Netanyahu recibió los originales del también conocido como campo central, ubicado a 60 kilómetros de la ciudad polaca de Cracovia, datados de 1941 y 1942, del director del popular diario alemán “Bild”, Kai Diekmann.
Se trata de documentos que muestran, en palabras del presidente del Museo del Holocausto de Yad Vashem, Avner Schalev, la “gélida y sistemática maquinaria del horror nazi”.
Entre otras dependencias, los planos muestran las rampas a las cámaras de gas, el trazado de la vía férrea que cruzaba el portalón de acceso al campo, así como un crematorio.
El grupo Springer, al que pertenece “Bild”, adquirió esos documentos en 2008 y los expuso al público en febrero de este año.

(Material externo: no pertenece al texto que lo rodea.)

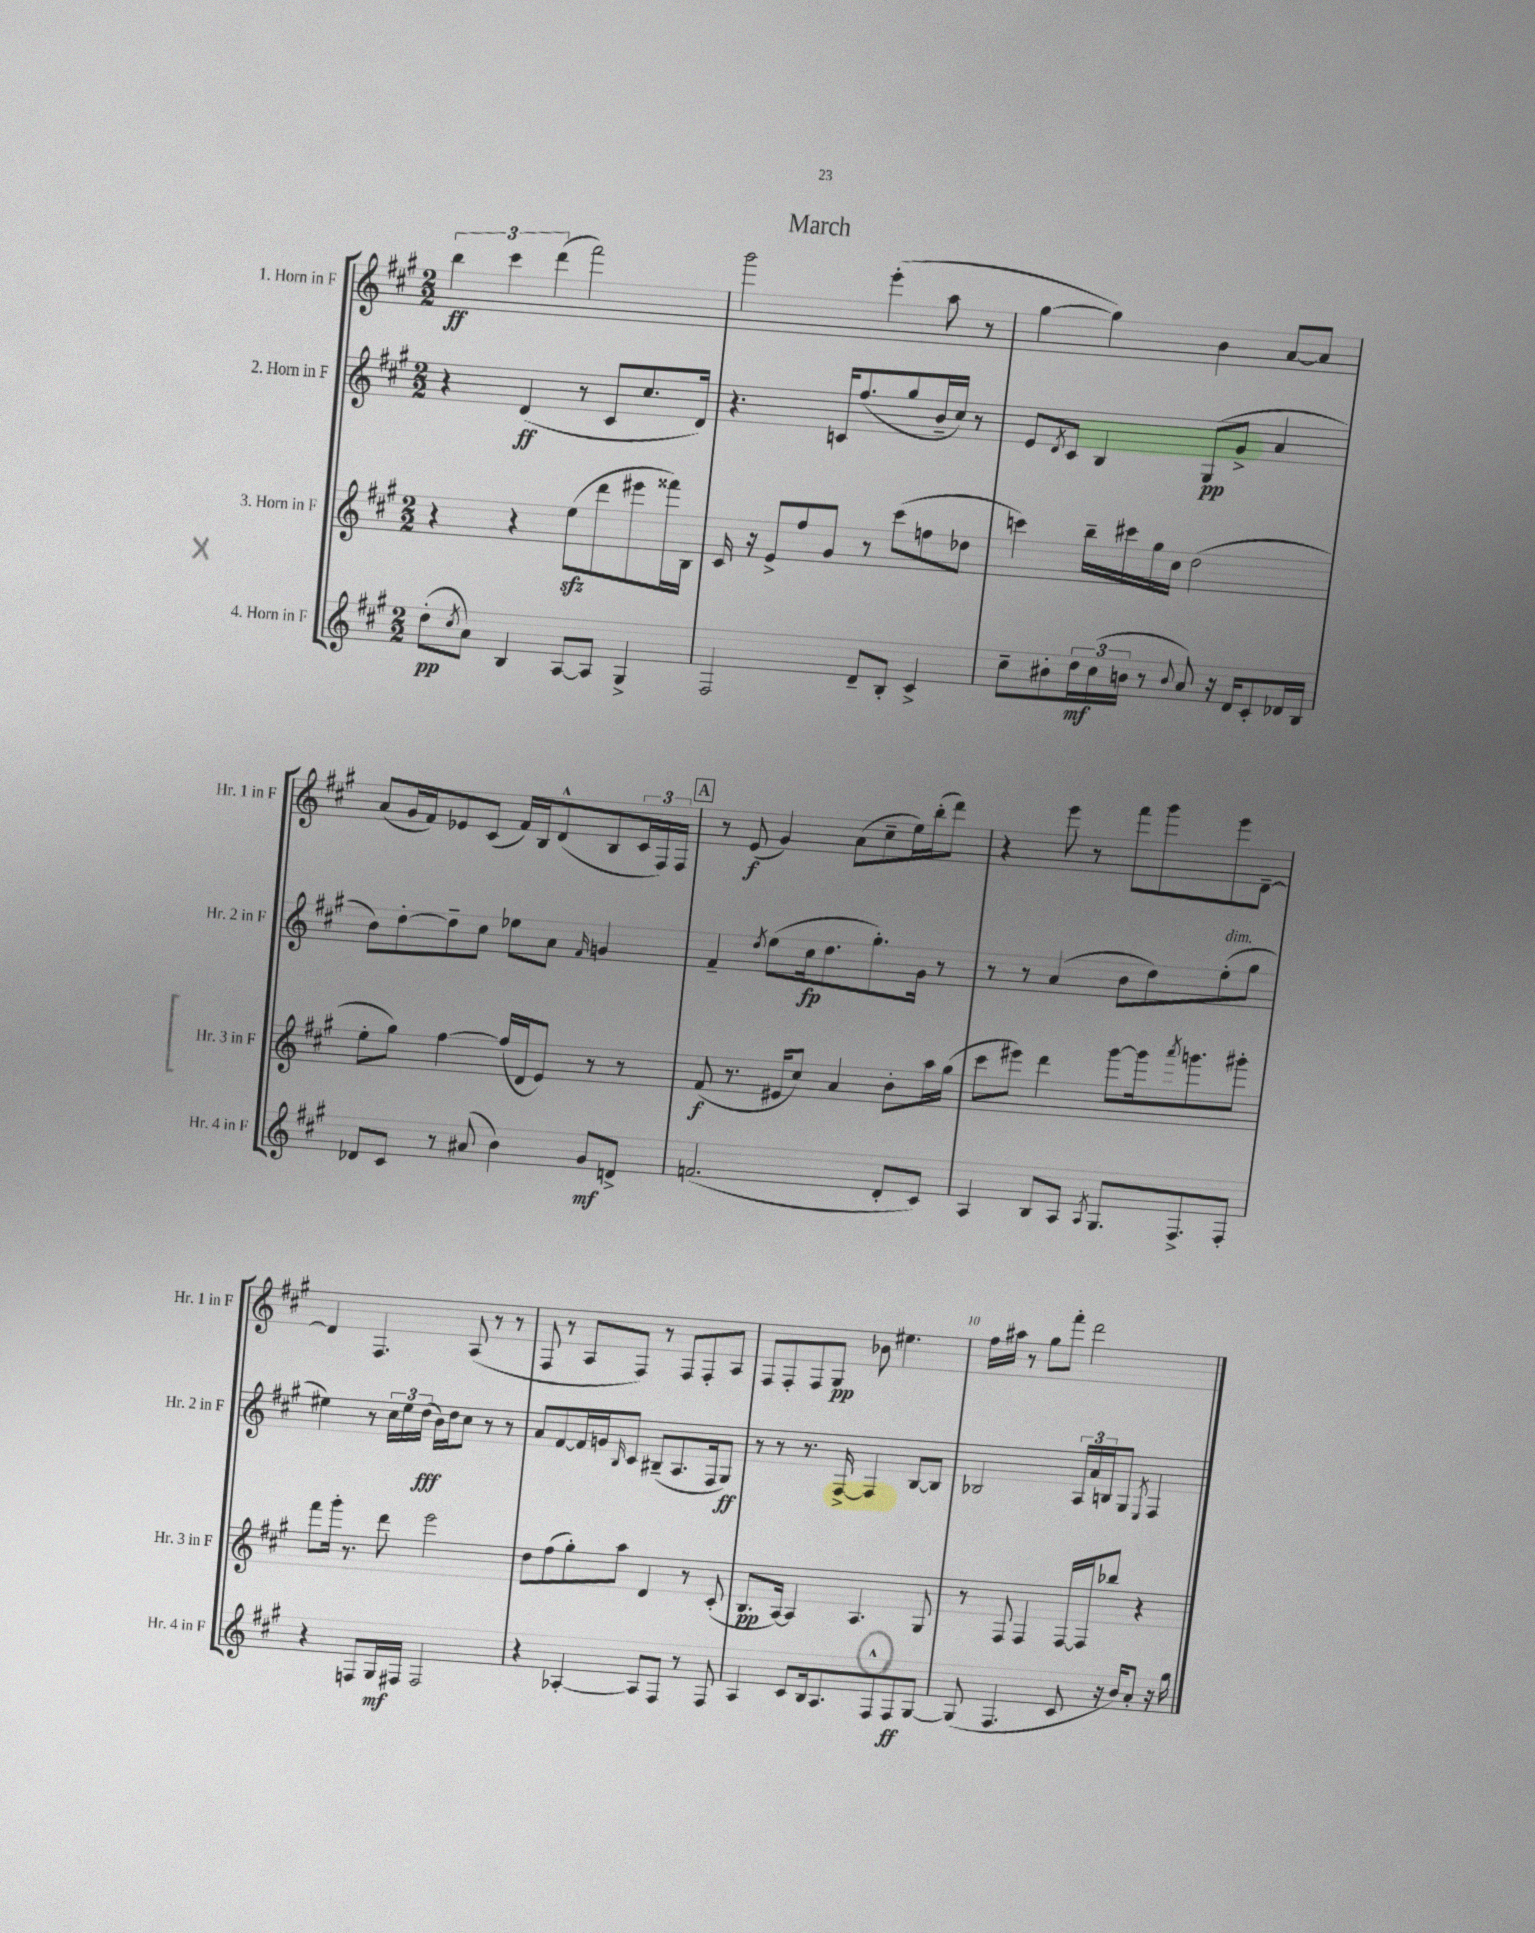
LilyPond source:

\header { title = "March" }
<<
\new StaffGroup <<
\new Staff = "s0" \with { instrumentName = "1. Horn in F" shortInstrumentName = "Hr. 1 in F" } {
    \clef treble \key a \major \numericTimeSignature \time 2/2
    \tuplet 3/2 { b''4\ff cis'''4 d'''4( } fis'''2) |
    gis'''2 e'''4-.( a''8 r8 |
    gis''4~ gis''4) b'4 a'8~ a'8 |
    a'8( gis'16 fis'16) ees'8 cis'8( fis'16) b16 d'8-^( b8 \tuplet 3/2 { cis'16 fis16) fis16 } |
    \mark \markup { \box "A" } r8 e'8\f( gis'4) a'8( cis''8-- e''16) b''16-.( d'''8) |
    r4 e'''8 r8 fis'''8 gis'''8 e'''8 d'8~-- |
    d'4 fis4. a8( r8 r8 |
    fis8 r8 a8 fis8) r8 fis8 fis8-. a8 |
    fis8 fis8-. fis8 gis8\pp bes'8 eis''4. |
    fis''16 ais''16 r8 gis''8 fis'''8-. d'''2 \bar "|." |
}
\new Staff = "s1" \with { instrumentName = "2. Horn in F" shortInstrumentName = "Hr. 2 in F" } {
    \clef treble \key a \major \numericTimeSignature \time 2/2
    r4 d'4\ff( r8 cis'8 cis''8. d'16) |
    r4. c'16 fis''8.( gis''8 b'16-- cis''16) r8 |
    e'8 \acciaccatura { d'8 } cis'8 b4 gis8\pp( gis'8-> a'4 |
    b'8) d''8~-. d''8-- cis''8 ees''8 a'8 \grace { fis'16 } g'4 |
    \mark \markup { \box "A" } fis'4-- \acciaccatura { d''8 } e''8( cis''16\fp d''8. gis''8.-.) gis'16 r8 |
    r8 r8 a'4( b'8 d''8) e''8-.^\markup { \italic "dim." }( gis''8 |
    eis''4) r8 \tuplet 3/2 { cis''16 eis''16 d''16\fff( } b'16) d''16 cis''8 r8 r8 |
    a'8 fis'8~ fis'16 g'16 \grace { b16 } cis'8 bis8--( a8. fis16 gis8\ff) |
    r8 r8 r8. fis16~-> fis4 b8~ b8 |
    bes2 \tuplet 3/2 { a16 a'16 b16 } gis8 \acciaccatura { e8 } fis4 \bar "|." |
}
\new Staff = "s2" \with { instrumentName = "3. Horn in F" shortInstrumentName = "Hr. 3 in F" } {
    \clef treble \key a \major \numericTimeSignature \time 2/2
    r4 r4 e''8\sfz( d'''8 eis'''8 fisis'''16) b16 |
    cis'16 r16 e'8-> fis''8 gis'8 r8 cis'''8( f''8 des''8 |
    c'''4) b''16-- cis'''16 gis''16 cis''16 d''2( |
    e''8-. gis''8) fis''4~ fis''16( d'16 e'8) r8 r8 |
    \mark \markup { \box "A" } fis'8\f( r8. eis'16 cis''8) a'4 b'8-. a''16 gis''16( |
    cis'''8 eis'''8) d'''4 gis'''8~ gis'''16 \acciaccatura { a'''8 } g'''8. gis'''8-. |
    fis'''8 gis'''16-. r8. d'''8 e'''2 |
    d''8 fis''8( gis''8-.) a''8 d'4 r8 cis'8-.( |
    b8.\pp a16~) a4 a4. gis8 |
    r8 fis8 fis4 fis16~ fis16 bes''8 r4 \bar "|." |
}
\new Staff = "s3" \with { instrumentName = "4. Horn in F" shortInstrumentName = "Hr. 4 in F" } {
    \clef treble \key a \major \numericTimeSignature \time 2/2
    d''8-.\pp( \acciaccatura { cis''8 } a'8) b4 a8~ a8 gis4-> |
    fis2 d'8-- b8-. cis'4-> |
    cis''8-- bis'8-. \tuplet 3/2 { d''16\mf cis''16( b'16 } r8 \appoggiatura { b'8 } a'8) r16 d'16 cis'8-. des'16 b16 |
    des'8 cis'8 r8 ais'8( b'4) gis'8\mf d'8-> |
    \mark \markup { \box "A" } f'2.( d'8-. cis'8) |
    a4 b8 a8 \acciaccatura { a8 } gis8. fis8.-> fis8-. |
    r4 f8 gis16\mf fis16 fis2 |
    r4 aes4~-. aes8 fis8 r8 fis8 |
    a4 cis'8 b16 a8. fis8-^ fis8\ff gis8~ |
    gis8( fis4. cis'8 r16 b'16) a'8-. r16 gis''16 \bar "|." |
}
>>
>>
\layout { \context { \Score \override BarNumber.break-visibility = ##(#f #t #t) barNumberVisibility = #(every-nth-bar-number-visible 5) } }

El Archivo Federal certificó la autenticidad de los planos, los únicos hasta ahora hallados en Alemania, y el propósito en que queden expuestos en Yad Vashem, ubicado en Har Hazikarón, en el extremo oeste de Jerusalén, junto con otros documentos relativos al que fuera el mayor campo de exterminio nazi, donde se estima que fueron asesinados un millón de presos, la mayoría judíos.

Netanyahu recibió los planos en un acto al que acudió acompañado de Yossi Peled, sobreviviente de Auschwitz y miembro de su gabinete, y fue la parte más emotiva de su visita a Berlín.

El primer ministro desmintió haber llegado con Estados Unidos a un acuerdo para congelar la ampliación de los asentamientos en Cisjordania, al decir que son “rumores que no tienen base”, y se limitó a decir que se hacen “esfuerzos por eliminar discrepancias”.

Medios británicos e israelíes habían afirmado que Netanyahu habría accedido a detener durante nueve meses la construcción de asentamientos en Cisjordania, aunque no en Jerusalén Este, que Israel considera como parte de su capital legítima.

El jefe del Gobierno cerró su visita a Alemania en la Casa Museo de la Conferencia de Wannsee, el lugar junto al hermoso lago a las puertas de Berlín, donde, en 1942, Hitler trazó su plan para el exterminio de los judíos europeos.